Employers aiming to reduce health care plan costs could go back to the dictionary when it comes to their summary plan descriptions.
From reviews of self-funded employer health care claims, analysts have found broad, sweeping definitions of “physicians” which resulted in services billed at the higher physician rate even though the services were delivered by surgical technicians, physician’s assistants, physical therapists, social workers, and others not generally considered a “physician” by a layman’s definition. Narrowing the definition of physician could reduce costs.
The following are a few of the definitions found in SPDs with various major insurance companies:
- “Physician” means a legally licensed Physician who is acting within the scope of their license and any other licensed practitioner required to be recognized for benefit payment purposes under the laws of the state in which they practice and who is acting within the scope of their license. The definition of Physician includes but is not limited to: Doctor of Medicine (M.D.), Doctor of Osteopathy (D.O.), Chiropractor, Licensed Consulting Psychologist, Licensed Psychologist, Licensed Clinical Social Worker, Occupational Therapist, Optometrist, Ophthalmologist, Physical Therapist, Podiatrist, Registered Nurse (R.N.), Licensed Practical Nurse (L.P.N.), Nurse Practitioner, Physician’s Assistant, Speech Therapist, Speech Pathologist and Licensed Midwife (if covered by the Plan). An employee of a Physician who provides services under the direction and supervision of such Physician will also be deemed to be an eligible provider under the Plan.

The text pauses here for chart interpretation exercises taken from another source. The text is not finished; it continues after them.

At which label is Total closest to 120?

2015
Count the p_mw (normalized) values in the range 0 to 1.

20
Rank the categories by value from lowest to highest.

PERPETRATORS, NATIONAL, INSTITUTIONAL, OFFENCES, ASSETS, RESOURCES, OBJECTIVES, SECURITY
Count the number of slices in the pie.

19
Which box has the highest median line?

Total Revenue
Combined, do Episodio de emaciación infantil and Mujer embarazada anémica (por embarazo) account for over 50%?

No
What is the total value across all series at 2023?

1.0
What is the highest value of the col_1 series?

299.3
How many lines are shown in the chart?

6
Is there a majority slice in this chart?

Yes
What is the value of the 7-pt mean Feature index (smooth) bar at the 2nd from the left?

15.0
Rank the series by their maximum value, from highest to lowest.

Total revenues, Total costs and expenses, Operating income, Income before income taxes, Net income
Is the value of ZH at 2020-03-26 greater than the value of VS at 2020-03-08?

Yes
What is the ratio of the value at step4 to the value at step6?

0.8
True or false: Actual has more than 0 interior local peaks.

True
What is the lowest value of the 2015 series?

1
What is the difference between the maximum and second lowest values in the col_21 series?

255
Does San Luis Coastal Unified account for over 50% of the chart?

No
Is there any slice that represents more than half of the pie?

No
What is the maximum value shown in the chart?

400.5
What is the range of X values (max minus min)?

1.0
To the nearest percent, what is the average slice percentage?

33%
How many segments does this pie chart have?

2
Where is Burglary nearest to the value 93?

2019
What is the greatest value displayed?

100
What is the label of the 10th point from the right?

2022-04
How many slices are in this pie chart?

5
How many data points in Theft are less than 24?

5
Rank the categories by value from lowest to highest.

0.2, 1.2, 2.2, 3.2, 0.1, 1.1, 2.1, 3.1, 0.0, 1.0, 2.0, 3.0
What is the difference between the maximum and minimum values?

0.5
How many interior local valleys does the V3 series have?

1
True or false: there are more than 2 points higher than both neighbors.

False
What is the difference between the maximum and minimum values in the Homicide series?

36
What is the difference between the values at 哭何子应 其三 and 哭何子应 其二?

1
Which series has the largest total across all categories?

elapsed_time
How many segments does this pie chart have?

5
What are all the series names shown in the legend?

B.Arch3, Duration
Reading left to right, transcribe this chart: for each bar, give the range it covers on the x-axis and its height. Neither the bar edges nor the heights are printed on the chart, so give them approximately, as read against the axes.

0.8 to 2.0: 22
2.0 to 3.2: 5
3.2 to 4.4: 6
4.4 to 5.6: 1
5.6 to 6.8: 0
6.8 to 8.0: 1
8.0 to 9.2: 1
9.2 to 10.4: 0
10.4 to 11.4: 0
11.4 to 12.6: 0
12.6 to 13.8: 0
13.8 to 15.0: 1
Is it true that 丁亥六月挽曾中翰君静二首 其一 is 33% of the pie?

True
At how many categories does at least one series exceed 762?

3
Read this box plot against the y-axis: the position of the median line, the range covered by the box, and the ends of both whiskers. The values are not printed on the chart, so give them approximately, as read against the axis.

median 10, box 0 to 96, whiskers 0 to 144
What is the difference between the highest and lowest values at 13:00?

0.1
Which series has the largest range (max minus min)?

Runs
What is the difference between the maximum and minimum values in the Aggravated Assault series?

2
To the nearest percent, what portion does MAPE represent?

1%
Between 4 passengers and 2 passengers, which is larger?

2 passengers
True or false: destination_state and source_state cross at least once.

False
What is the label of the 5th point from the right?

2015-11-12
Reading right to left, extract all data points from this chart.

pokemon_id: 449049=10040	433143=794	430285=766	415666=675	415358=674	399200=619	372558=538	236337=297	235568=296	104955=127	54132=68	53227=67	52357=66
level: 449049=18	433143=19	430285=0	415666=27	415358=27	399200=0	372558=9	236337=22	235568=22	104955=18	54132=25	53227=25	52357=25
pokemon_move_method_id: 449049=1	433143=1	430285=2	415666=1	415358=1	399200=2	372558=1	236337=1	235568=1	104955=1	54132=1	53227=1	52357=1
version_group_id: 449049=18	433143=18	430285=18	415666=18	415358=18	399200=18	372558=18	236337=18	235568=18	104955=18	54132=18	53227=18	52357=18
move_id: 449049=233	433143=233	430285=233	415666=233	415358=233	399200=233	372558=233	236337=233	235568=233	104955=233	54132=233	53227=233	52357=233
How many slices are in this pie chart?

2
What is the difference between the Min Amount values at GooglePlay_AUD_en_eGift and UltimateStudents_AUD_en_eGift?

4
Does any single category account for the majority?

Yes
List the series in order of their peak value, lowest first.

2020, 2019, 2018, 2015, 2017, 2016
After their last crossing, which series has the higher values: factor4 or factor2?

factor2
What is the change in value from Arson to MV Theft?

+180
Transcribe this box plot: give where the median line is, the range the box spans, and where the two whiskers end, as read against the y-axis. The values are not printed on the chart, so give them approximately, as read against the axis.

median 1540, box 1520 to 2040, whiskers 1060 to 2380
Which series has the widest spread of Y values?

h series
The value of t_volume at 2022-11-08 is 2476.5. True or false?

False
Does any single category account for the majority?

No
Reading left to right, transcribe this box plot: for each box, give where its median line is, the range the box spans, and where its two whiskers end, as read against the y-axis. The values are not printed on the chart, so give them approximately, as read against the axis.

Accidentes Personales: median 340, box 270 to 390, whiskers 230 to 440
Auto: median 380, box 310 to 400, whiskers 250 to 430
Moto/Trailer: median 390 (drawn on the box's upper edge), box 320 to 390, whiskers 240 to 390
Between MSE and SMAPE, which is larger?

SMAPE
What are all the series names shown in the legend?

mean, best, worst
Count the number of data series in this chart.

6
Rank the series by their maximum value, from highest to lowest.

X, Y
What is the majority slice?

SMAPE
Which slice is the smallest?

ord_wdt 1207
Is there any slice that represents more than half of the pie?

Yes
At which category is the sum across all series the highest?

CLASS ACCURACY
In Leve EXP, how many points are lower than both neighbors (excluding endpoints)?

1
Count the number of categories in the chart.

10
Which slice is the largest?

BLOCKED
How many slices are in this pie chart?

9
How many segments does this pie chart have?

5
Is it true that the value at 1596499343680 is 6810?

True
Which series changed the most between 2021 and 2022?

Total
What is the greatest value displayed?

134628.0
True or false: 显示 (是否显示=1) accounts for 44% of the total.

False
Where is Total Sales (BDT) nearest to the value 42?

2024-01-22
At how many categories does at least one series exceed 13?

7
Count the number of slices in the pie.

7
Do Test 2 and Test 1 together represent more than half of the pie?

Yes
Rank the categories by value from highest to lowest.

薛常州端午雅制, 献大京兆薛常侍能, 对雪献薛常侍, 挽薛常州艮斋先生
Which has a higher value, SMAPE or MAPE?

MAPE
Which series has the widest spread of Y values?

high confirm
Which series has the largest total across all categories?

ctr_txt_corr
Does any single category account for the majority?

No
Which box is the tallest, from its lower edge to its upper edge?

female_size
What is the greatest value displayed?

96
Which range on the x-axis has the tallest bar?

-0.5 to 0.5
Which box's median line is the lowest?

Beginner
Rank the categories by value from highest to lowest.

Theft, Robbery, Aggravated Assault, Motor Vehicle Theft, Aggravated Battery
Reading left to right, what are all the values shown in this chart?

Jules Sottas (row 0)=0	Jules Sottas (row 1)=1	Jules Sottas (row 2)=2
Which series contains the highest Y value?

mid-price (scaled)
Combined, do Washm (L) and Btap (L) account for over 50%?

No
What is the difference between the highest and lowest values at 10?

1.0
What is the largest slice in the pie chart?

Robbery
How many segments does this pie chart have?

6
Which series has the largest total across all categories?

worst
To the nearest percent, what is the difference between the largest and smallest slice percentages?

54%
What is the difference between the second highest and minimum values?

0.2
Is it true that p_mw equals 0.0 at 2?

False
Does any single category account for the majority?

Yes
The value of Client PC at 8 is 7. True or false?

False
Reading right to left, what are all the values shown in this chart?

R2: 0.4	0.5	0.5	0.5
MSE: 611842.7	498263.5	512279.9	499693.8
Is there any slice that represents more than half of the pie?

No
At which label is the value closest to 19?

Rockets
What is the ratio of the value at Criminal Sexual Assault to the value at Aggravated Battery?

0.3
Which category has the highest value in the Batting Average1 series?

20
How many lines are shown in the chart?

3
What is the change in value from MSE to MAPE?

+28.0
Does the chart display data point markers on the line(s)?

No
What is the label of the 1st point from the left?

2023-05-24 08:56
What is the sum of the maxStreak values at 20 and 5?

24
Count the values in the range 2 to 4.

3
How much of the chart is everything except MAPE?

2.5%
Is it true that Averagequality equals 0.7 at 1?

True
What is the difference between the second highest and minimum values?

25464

- Physician means any of the following legally qualified health care professionals from whom you receive treatment, provided such person is properly licensed in the state in which he or she performs services:
- Certified social worker
- Licensed surgical assistant
- Medical doctor
- Nurse practitioner
- Oral surgeon
- “Provider”: any person or entity licensed by the appropriate state regulatory agency and legally entitled to practice within the scope of such person or entity’s license in the practice of any of the following:
- Chiropractic services
- Behavioral health
- Physical therapy
- Oral surgery
- Speech therapy
- Occupational therapy
By comparison, The Centers for Medicare and Medicaid Services (CMS) defines physician using a narrower scope. “For the purposes of Open Payments, a ‘physician’ is any of the following types of professionals that are legally authorized by the state to practice, regardless of whether they are Medicare, Medicaid, or Children’s health Insurance Program (CHIP) providers”:
- Doctors of Medicine or Osteopathic Medicine
- Doctors of Dental Medicine or Dental Surgery
- Doctors of Podiatric Medicine
- Doctors of Optometry
In terms of costs for employers, having a definition with a more specific view of “physician” in an SPD can impact reimbursement. Employers can work with their insurance partners to change the definition. The difference between a physician and a mid-level provider (i.e., PA or NP) is approximately 15% in terms of fee rates. For Medicare reimbursement, a physician was reimbursed at 100% of the Medicare fee schedule, while an NP or PA was reimbursed at 85%. Bill Young, SmartLight Analytics’ Head of Clinical Operations, said it is something worth reviewing.
“We investigated many cases in which the physician billed as if he/she rendered the service in an attempt to secure the higher reimbursement when, in fact, a mid-level actually performed the service.” He said a board definition leaves the door open for providers of all levels to bill as physicians.
“A narrow definition could limit their ability to bill the plan representing themselves as physicians,” Young said.